I could easily have spent this entire blog post rhapsodizing about how impressive the GALANG team were in identifying strategically important participants over a period of several months, of building a programme for their meeting that spoke to the audience’s appetite for practical policy-programming recommendations and the quiet brokering of concrete policy changes and commitments from attendees at the national, regional and local level. Rest assured, both myself and my IDS colleagues have never seen such a seamlessly, pitch perfect exemplar of stakeholder-mapping and policy-influencing in action. Seeing them in action has certainly been a highlight of my work on the Programme.

Going live with the Sexuality and Social Justice Toolkit

Hot on the heels of our return from the Philippines, the Sexuality, Law and Poverty Programme undertook a global launch of our new Sexuality and Social Justice toolkit – an interactive platform that synthesizes much of the reflexive, collaborative learning undertaken with partners so far in the Programme. It provides resources that allow donors, policy-makers and activists to follow in the recent footsteps of our Policy Audit authors, providing guides by which they might navigate and structure their own examination of these hidden exclusions within poverty reduction programming, whilst hopefully providing insights that help negotiate and avoid the pitfalls.

By using our experiences working collaboratively on the development of a diverse set of Policy Audits (each employing radically different methodologies and negotiating vastly differing actors and spaces) we are gradually building an archive of case studies that speak to the concrete realities of undertaking this work. Now that we have gone live, we are beginning to gain feedback from our target audiences about the additional resources and practical tools they would find helpful and the site will be supplemented with new material regularly.

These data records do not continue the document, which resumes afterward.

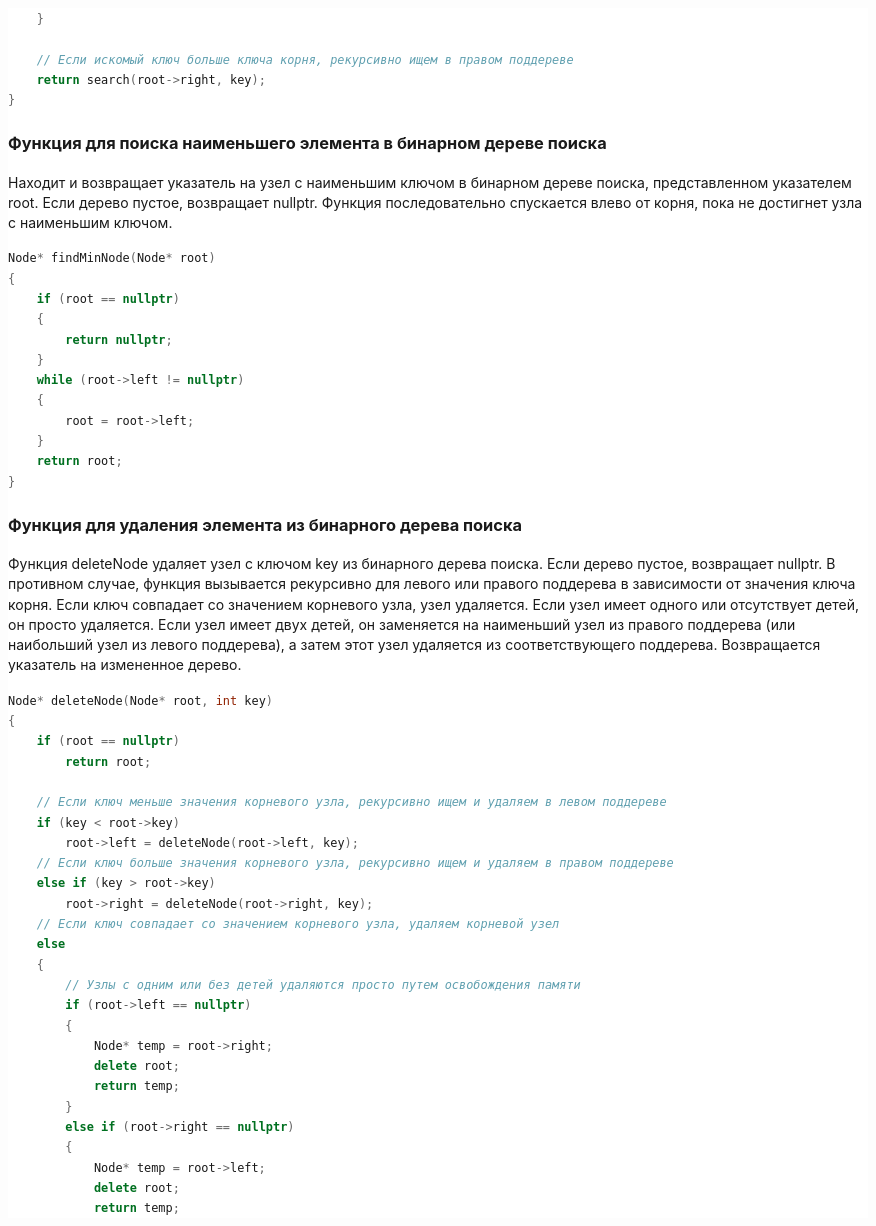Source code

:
 ```cpp
    }

    // Если искомый ключ больше ключа корня, рекурсивно ищем в правом поддереве
    return search(root->right, key);
}
```

### Функция для поиска наименьшего элемента в бинарном дереве поиска
Находит и возвращает указатель на узел с наименьшим ключом в бинарном дереве поиска, представленном указателем root. Если дерево пустое, возвращает nullptr. Функция последовательно спускается влево от корня, пока не достигнет узла с наименьшим ключом.
```cpp
Node* findMinNode(Node* root) 
{
    if (root == nullptr) 
    {
        return nullptr;
    }
    while (root->left != nullptr) 
    {
        root = root->left;
    }
    return root;
}
```

### Функция для удаления элемента из бинарного дерева поиска
Функция deleteNode удаляет узел с ключом key из бинарного дерева поиска. Если дерево пустое, возвращает nullptr. В противном случае, функция вызывается рекурсивно для левого или правого поддерева в зависимости от значения ключа корня. Если ключ совпадает со значением корневого узла, узел удаляется.
Если узел имеет одного или отсутствует детей, он просто удаляется. Если узел имеет двух детей, он заменяется на наименьший узел из правого поддерева (или наибольший узел из левого поддерева), а затем этот узел удаляется из соответствующего поддерева.
Возвращается указатель на измененное дерево.
```cpp
Node* deleteNode(Node* root, int key)
{
    if (root == nullptr)
        return root;

    // Если ключ меньше значения корневого узла, рекурсивно ищем и удаляем в левом поддереве
    if (key < root->key)
        root->left = deleteNode(root->left, key);
    // Если ключ больше значения корневого узла, рекурсивно ищем и удаляем в правом поддереве
    else if (key > root->key)
        root->right = deleteNode(root->right, key);
    // Если ключ совпадает со значением корневого узла, удаляем корневой узел
    else
    {
        // Узлы с одним или без детей удаляются просто путем освобождения памяти
        if (root->left == nullptr)
        {
            Node* temp = root->right;
            delete root;
            return temp;
        }
        else if (root->right == nullptr)
        {
            Node* temp = root->left;
            delete root;
            return temp;
```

I’d encourage anyone interested to sign up for ongoing updates and contribute to this ongoing dialogue.

The last two years have involved being part of a collective enterprise to reinforce and strengthen the case for a step-change in how those concerned with the ‘bread and butter’ issues of development consider individuals who experience their sexuality and gender outside of cultural norms. By designing similar interventions that result in multiple outcomes, reach diverse sets of actors and loop around to catalyse each other, I’m hopeful that the second half of the Programme can have an enduring legacy in helping shifting the terms of debate around sexuality from the margins to the heart of poverty eradication.